TEXT EXCERPT:
*** Block opens ***
I have already written quite a lot about the serverless approach, the AWS Lambda service in particular, and how I use it for my own personal purposes. In this post, we will walk once again through how AWS Lambda set up and running. We will talk about strategies to mitigate the impact of DDoS attacks (the days of DoS are long gone) and create fail-safe serverless applications. There is very little information on this topic, although it is quite important and most common when discussing AWS security.
P.S. Unfortunately, this post has not been sponsored.
Briefly about AWS Lambda. AWS Lambda is an AWS computing service that allows us to run simple functions as FaaS in the cloud. AWS Lambda performs all administration for us, including server and operating system maintenance, resource allocation, automatic scaling, monitoring, and logging. All you have to do is provide code in one of the languages that AWS Lambda supports.
Advantages of using the AWS Lambda:
- Cost-effective. You only pay when the service is running(but some services cost a lot).
- No ops. You do not need to manage anything yourself. AWS takes care of the operating system, deployment, scaling, and so on.
*** Block closes ***
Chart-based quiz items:
*** Block opens ***
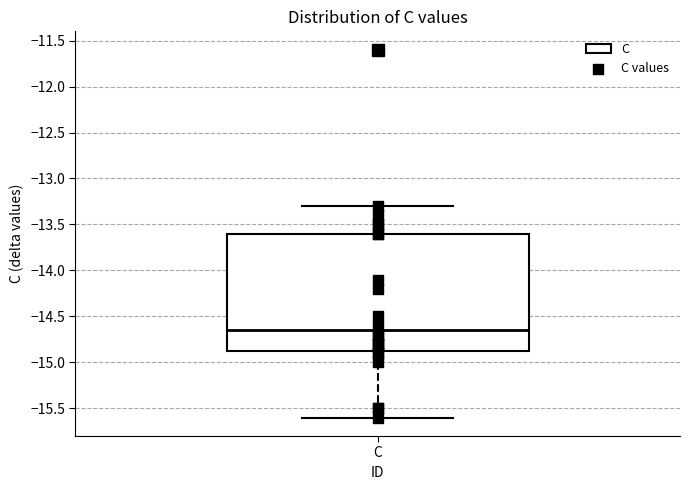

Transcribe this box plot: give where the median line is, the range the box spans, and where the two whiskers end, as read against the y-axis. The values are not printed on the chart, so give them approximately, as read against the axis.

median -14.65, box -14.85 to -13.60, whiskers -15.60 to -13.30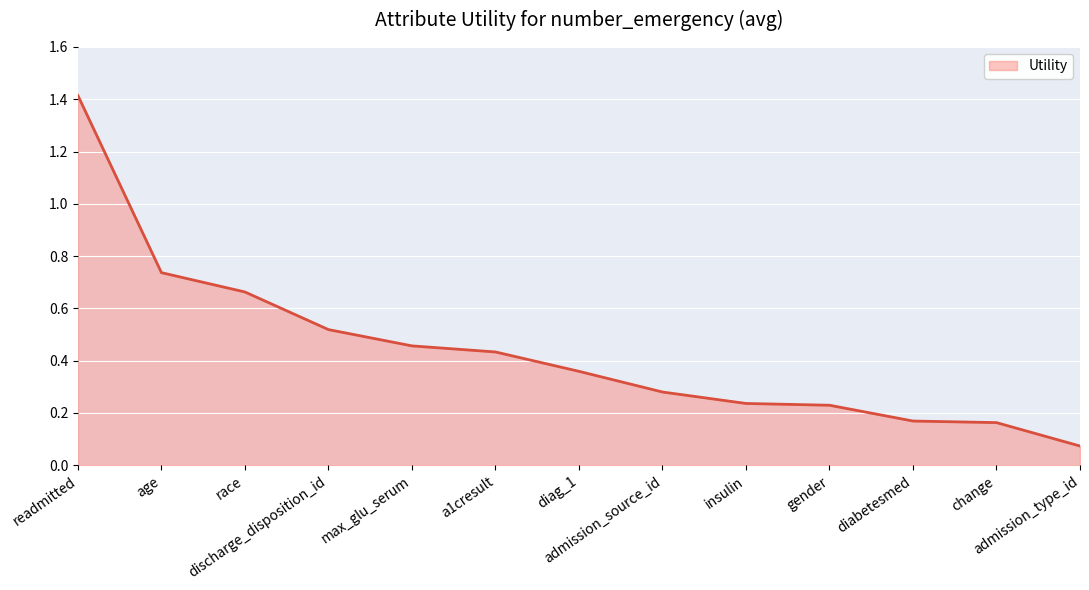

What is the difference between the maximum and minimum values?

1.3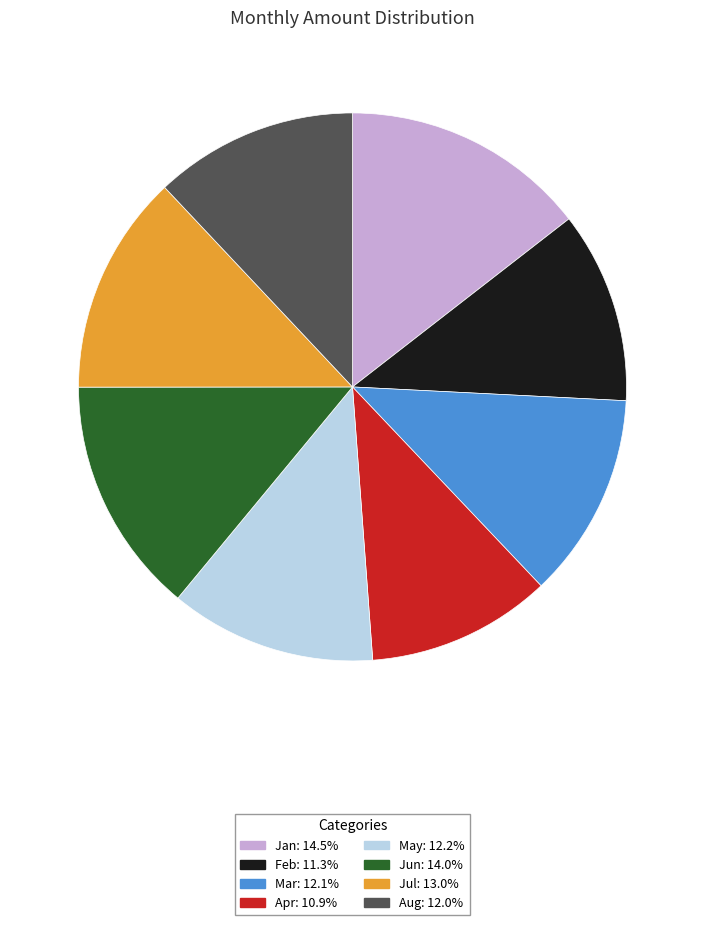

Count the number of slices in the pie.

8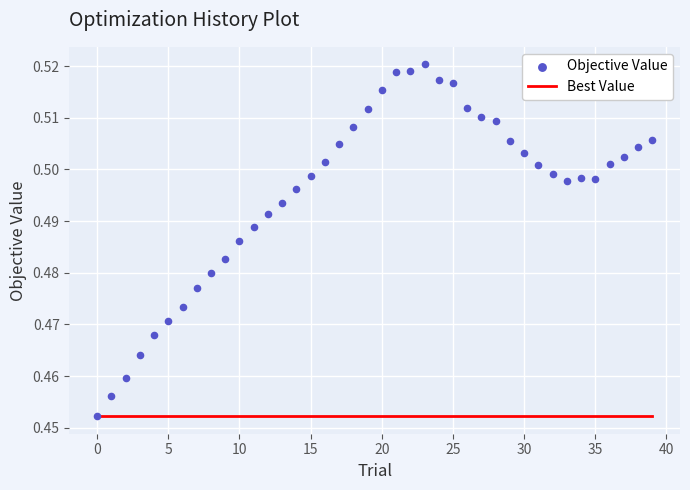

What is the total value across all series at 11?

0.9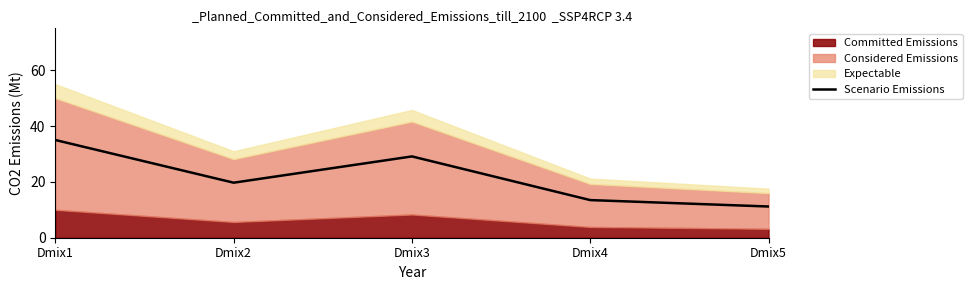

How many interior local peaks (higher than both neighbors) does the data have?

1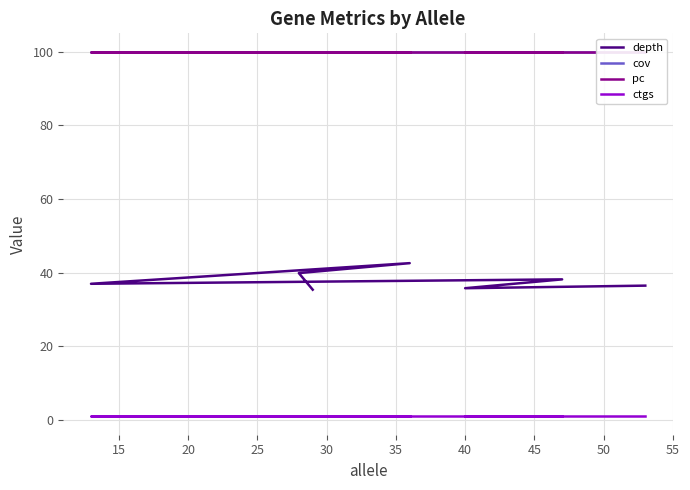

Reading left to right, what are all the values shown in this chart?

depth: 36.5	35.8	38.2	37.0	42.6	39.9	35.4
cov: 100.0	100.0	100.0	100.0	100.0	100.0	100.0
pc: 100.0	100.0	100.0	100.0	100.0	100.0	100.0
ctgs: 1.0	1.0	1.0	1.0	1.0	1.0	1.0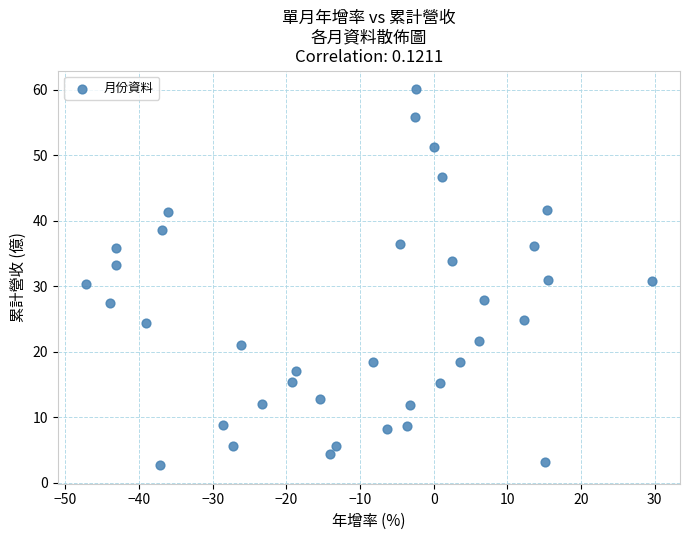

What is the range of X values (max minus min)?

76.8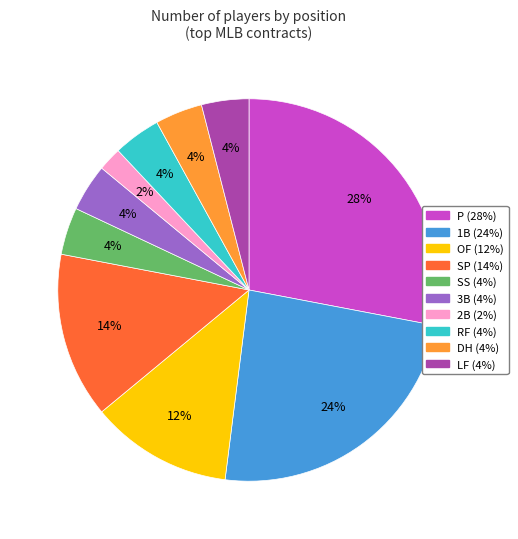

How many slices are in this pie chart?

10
*** Block closes ***
According to the AWS Lambda text, what is the only thing the user has to provide?

Code in one of the languages that AWS Lambda supports.